HAYATTAN BEKLENTİMİZ
Derginin dosya konusu bereket, fakat dergiyi hazırlarken zihnimin bir köşesinde hep bu cümle vardı: hayattan beklentim ne?
Doğru soruyu sormak ve doğru cevabı vermek istikamet ve selametin, mutlu yaşamanın formülünü de beraberinde getirir çoğu zaman. Hatta sadece fertlerde değil, toplumlarda ve devletlerde de böyledir. Onun içindir ki Yavuz Sultan Selim Han Mısır’ı fethedip adına hutbe okunurken söylenen “Hâkim-i Haremeyn-i Şerîfeynin” ifadesine itiraz etmiş ve “Hadim-i Haremeyn-i Şerîfeynin” diye düzeltmiştir.
Hâkim ile hadim arasındaki mana farkı Osmanlı Sultanlarının yüzyıllarca i’la-yı kelimetullah davasında öncülük etmelerinin sırrını koymuştur ortaya.

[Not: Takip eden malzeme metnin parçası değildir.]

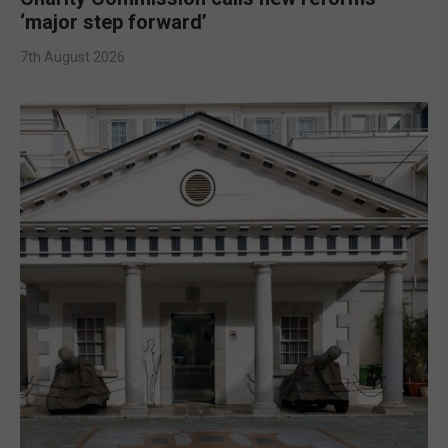
‘major step forward’
7th August 2026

İşte, dergide işlediğimiz bereket meselesi de buna kapı aralamak ve beklentinin rıza-yı İlahi ve bereket odaklı olması gereğinin altını çizmekti. Yani çok kazanmak, bunun için her şeyimizi feda eder derecede hırsa kapılmak değil de kadere rıza, verilene kanaat ama elimizden gelen en son gayreti -bizim vazifemiz olmak cihetiyle- ortaya koymak olduğunu tekrar hatırlamak, hatırlatmaktı.
Belki örfen ama bereket kelimesi hayatımızın çoğu yerinde yer bulmuştur kendisine. Mesela çalışan birisine “bereketli olsun” denir bizde. Şimdiki gibi “kolay gelsin” denmez. Bereketli olursa kolay da gelir, güzel de gelir, bol da gelir. Çünkü bereket demek, Rahmet hazinesine bağlanmak, oradan istifade etmek demektir.
Allah birisine bir muvaffakıyet verse, bir evladı olsa, evlense, bir yere atansa onu tebrik ederiz. Muvaffakıyetin arkasındaki tevfike işaret eder, ondan kopmamasını tavsiye etmiş oluruz. Zira biliriz ki gayret bizden, tevfik Allah’tandır.
Bazen de teberrüken bir meclise uğrar, bir yemeğin ucundan tadarız. Davet edildiğimiz hayırlı şeyin daisine bereket duasıdır bu da. Aynı zamanda ona bir saygı/hürmet göstergesidir. Boşa çıkarmayız davetini. Kırmayız onu. Yok saymayız.
Hemen yakınımızda olan ve şerait-i hayatiyemizde yer tutan hayvanlar ve toprak ve mahsulatı da mübarektir mesela bizler için. Bereketlidirler. Rahmet hazinesinden hayatımıza son derece faydalı muhtelif gıdaları dünyamıza taşırlar. İnek, koyun, keçi süt getirirken, tavuk yumurta, arı bal ve hakeza…
Ya mübarek toprak.
Öyle bir dekoderdir ki hangi tohum varsa içindeki rahmet çınarlarını açığa çıkarır. Türlü meyve ve sebze bizlere hem gıda hem de ilaç olur.
Demem o ki etrafımızda şükre layık ama bizim atladığımız, çok’u isterken arada unuttuğumuz müteaddid ve muhtelif bereketler var. Onun için çok’a değil, berekete odaklanmalıyız. Biz yaratamayacağımız için sonuca değil, süreçte üzerimize düşenleri yapmaya dikkat kesilmeliyiz. Arzu ettiğimize değil, kaderin takdir ettiğine rızayla hareket etmeliyiz ki mutlu mesut bir hayat ve sonrasında da ebedi güzelliklerle buluşabilelim.
Beklentimiz her şey değil, her şeyin sahibine hakiki kul olabilmek!